RECORDS PROVIDED:
+--
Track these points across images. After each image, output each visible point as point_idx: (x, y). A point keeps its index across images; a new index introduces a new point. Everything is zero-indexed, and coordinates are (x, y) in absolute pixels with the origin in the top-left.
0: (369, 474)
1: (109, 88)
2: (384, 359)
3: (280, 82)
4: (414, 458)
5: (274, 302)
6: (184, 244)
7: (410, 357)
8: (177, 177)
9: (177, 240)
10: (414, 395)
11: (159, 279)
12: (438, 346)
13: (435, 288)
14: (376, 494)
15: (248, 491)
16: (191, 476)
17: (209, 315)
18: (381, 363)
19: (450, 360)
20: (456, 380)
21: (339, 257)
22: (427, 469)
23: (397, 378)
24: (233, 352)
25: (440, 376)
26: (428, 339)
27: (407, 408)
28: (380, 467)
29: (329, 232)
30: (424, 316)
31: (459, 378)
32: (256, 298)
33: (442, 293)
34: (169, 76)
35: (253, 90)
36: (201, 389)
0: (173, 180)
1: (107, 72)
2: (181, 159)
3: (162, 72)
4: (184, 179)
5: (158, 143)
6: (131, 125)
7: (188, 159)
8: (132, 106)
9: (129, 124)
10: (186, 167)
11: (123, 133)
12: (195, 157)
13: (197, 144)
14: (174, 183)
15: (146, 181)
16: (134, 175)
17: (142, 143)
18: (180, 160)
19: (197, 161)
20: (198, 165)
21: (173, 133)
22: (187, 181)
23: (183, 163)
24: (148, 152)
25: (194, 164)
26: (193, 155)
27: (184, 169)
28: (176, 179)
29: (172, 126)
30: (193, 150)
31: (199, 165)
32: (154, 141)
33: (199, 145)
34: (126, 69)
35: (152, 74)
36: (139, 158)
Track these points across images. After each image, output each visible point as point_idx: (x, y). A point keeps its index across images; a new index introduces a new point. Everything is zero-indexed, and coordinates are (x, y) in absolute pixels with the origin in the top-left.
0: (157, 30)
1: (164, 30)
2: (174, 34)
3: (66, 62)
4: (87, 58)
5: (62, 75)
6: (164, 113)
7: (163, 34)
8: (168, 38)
+--
Copy all data exactly, start to finish.

Track these points across images. After each image, output each visible point as point_idx: (x, y). A point keeps its index across images; a new index introduces a new point. Everything is zero-indexed, and coordinates are (x, y) in absolute pixels with the origin in the top-left.
0: (369, 474)
1: (109, 88)
2: (384, 359)
3: (280, 82)
4: (414, 458)
5: (274, 302)
6: (184, 244)
7: (410, 357)
8: (177, 177)
9: (177, 240)
10: (414, 395)
11: (159, 279)
12: (438, 346)
13: (435, 288)
14: (376, 494)
15: (248, 491)
16: (191, 476)
17: (209, 315)
18: (381, 363)
19: (450, 360)
20: (456, 380)
21: (339, 257)
22: (427, 469)
23: (397, 378)
24: (233, 352)
25: (440, 376)
26: (428, 339)
27: (407, 408)
28: (380, 467)
29: (329, 232)
30: (424, 316)
31: (459, 378)
32: (256, 298)
33: (442, 293)
34: (169, 76)
35: (253, 90)
36: (201, 389)
0: (173, 180)
1: (107, 72)
2: (181, 159)
3: (162, 72)
4: (184, 179)
5: (158, 143)
6: (131, 125)
7: (188, 159)
8: (132, 106)
9: (129, 124)
10: (186, 167)
11: (123, 133)
12: (195, 157)
13: (197, 144)
14: (174, 183)
15: (146, 181)
16: (134, 175)
17: (142, 143)
18: (180, 160)
19: (197, 161)
20: (198, 165)
21: (173, 133)
22: (187, 181)
23: (183, 163)
24: (148, 152)
25: (194, 164)
26: (193, 155)
27: (184, 169)
28: (176, 179)
29: (172, 126)
30: (193, 150)
31: (199, 165)
32: (154, 141)
33: (199, 145)
34: (126, 69)
35: (152, 74)
36: (139, 158)
Track these points across images. After each image, output each visible point as point_idx: (x, y). A point keeps its index across images; a new index introduces a new point. Everything is zero-indexed, and coordinates are (x, y) in absolute pixels with the origin in the top-left.
0: (157, 30)
1: (164, 30)
2: (174, 34)
3: (66, 62)
4: (87, 58)
5: (62, 75)
6: (164, 113)
7: (163, 34)
8: (168, 38)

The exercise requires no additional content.